Frequently Asked Questions
- What's the general vibe of Superbueno?
- Superbueno runs as a high-energy cantina in the East Village, with primary colours, neon lighting, and globe lights above the bar. The crowd is distinctly New York but the atmosphere draws from Mexican festive tradition. It is not a quiet cocktail bar; it is a room built for a celebratory evening, and the awards-level drinks programme is part of that experience rather than a contrast to it.
- What should I drink at Superbueno?
- The Mole Negroni and Salted Plum and Tamarind Milk Punch are the two cocktails most closely associated with the bar's identity, and both demonstrate head bartender Kip Moffitt's approach to applying formal technique to Mexican ingredients. If you want something lower-effort, the rotating slushies and tepache on tap are regulars' picks. The non-alcoholic programme is substantial enough to be worth considering on its own terms, and the bar has earned recognition from World's 50 Best and the James Beard Foundation for exactly this kind of range.
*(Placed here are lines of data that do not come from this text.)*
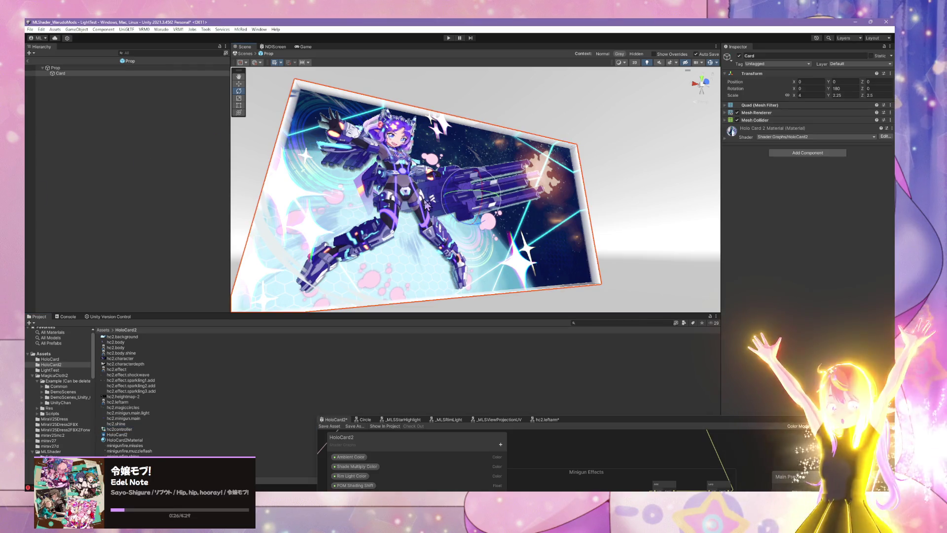
click(99, 69)
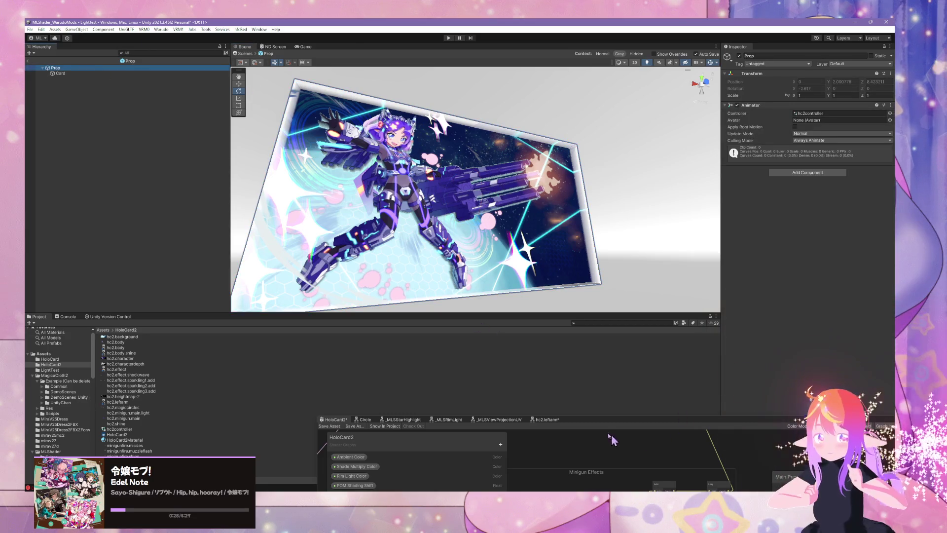
mouse_move(599, 423)
mouse_down()
mouse_move(600, 238)
mouse_move(554, 190)
mouse_move(550, 228)
mouse_up()
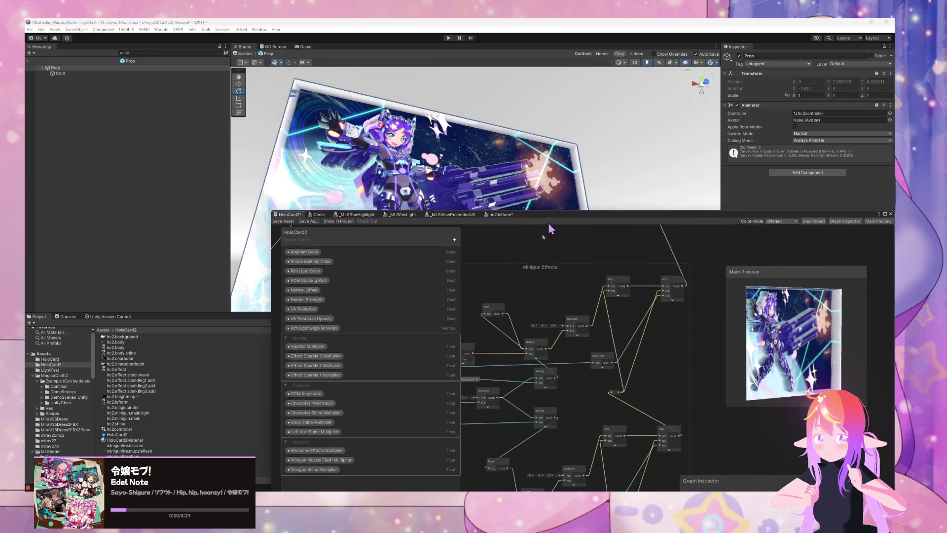
Open hc2controller in the Animator window and dock it beside the Shader Graph under the Scene
drag(610, 220, 611, 347)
- What's the main draw of Superbueno?
- The combination of a technically serious cocktail programme and a genuinely warm, celebratory room is the bar's distinguishing feature in the New York scene. Ranked second in North America's Leading Bars in both 2024 and 2025, and recognized with a 2025 James Beard Award for Outstanding Professional in Cocktail Service, Superbueno has a track record that places it in a small peer set of bars where the experience holds up against that level of expectation. The hospitality on the floor, led by Nacho Jimenez himself on many nights, is an operational commitment rather than a talking point.
- What's the leading way to book Superbueno?
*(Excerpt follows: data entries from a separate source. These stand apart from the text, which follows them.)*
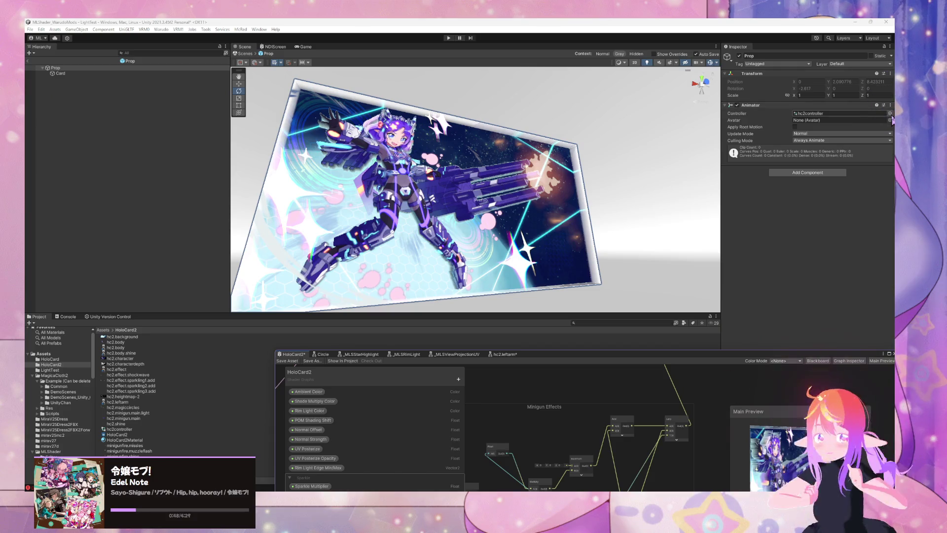
double_click(864, 114)
mouse_move(349, 48)
mouse_down()
mouse_move(469, 300)
mouse_move(537, 355)
mouse_up()
drag(547, 168, 632, 277)
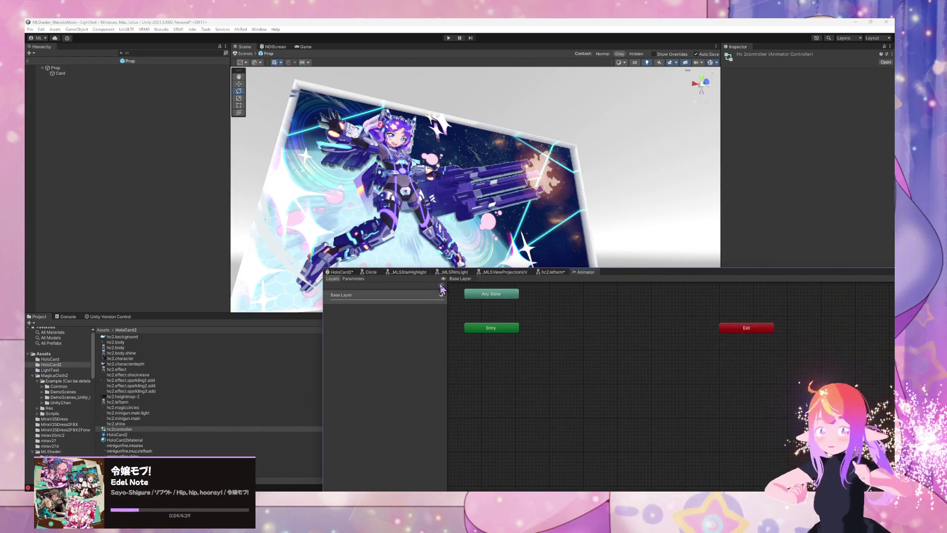
Rename the Animator's Base Layer to minigun_fire
click(354, 294)
click(353, 294)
- Superbueno does not currently list a public booking system or reservation phone line in its available information. Given its ranking among North America's leading two bars across consecutive years, walk-in demand is high, and arriving earlier in the evening or on a weekday is the most reliable strategy for securing a seat at the bar. Checking the bar's social channels directly before visiting is advisable for any updates on access or special programming.
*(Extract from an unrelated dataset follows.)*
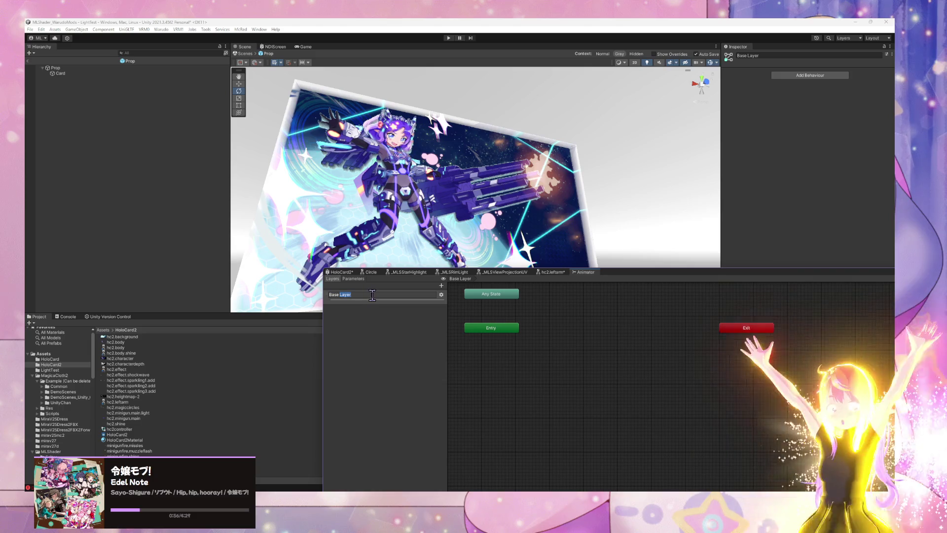
key(BackSpace)
text(fire)
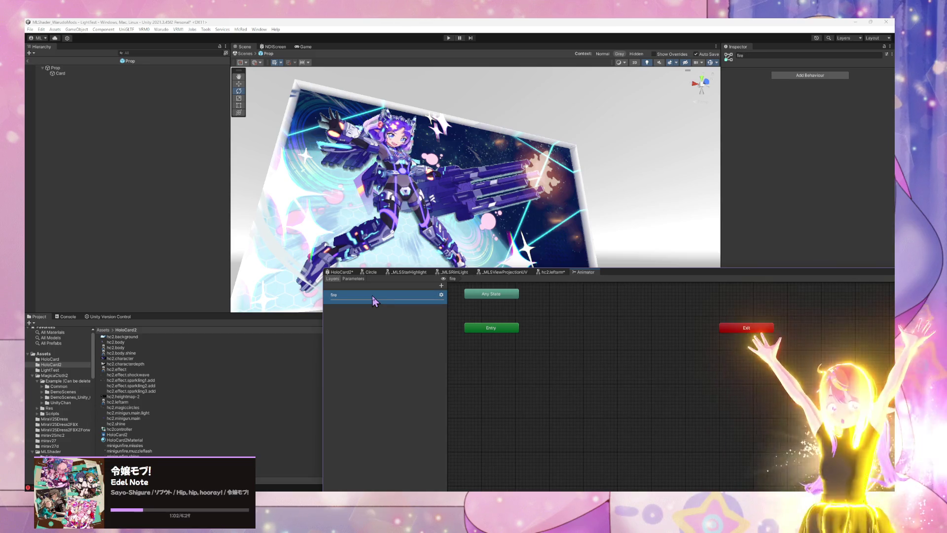
key(Return)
- Does Superbueno serve food, and is it worth ordering?
- Yes, and it is more than a courtesy offering. Chef Cyed Adraincem runs a kitchen focused on Mexican-American classics, with the Birria Grilled Cheese (braised beef, Mexican cheese blend, cilantro lime mayo, cotija, lime, bolillo bread, served with consommé) as the signature item. The food programme has been noted as a substantive component of the bar experience, not just an accompaniment, which is consistent with Superbueno's positioning as a full-service cantina rather than a drinks-only destination. In a city where bars at this award level rarely invest equally in the kitchen, the food at Superbueno is a meaningful differentiator.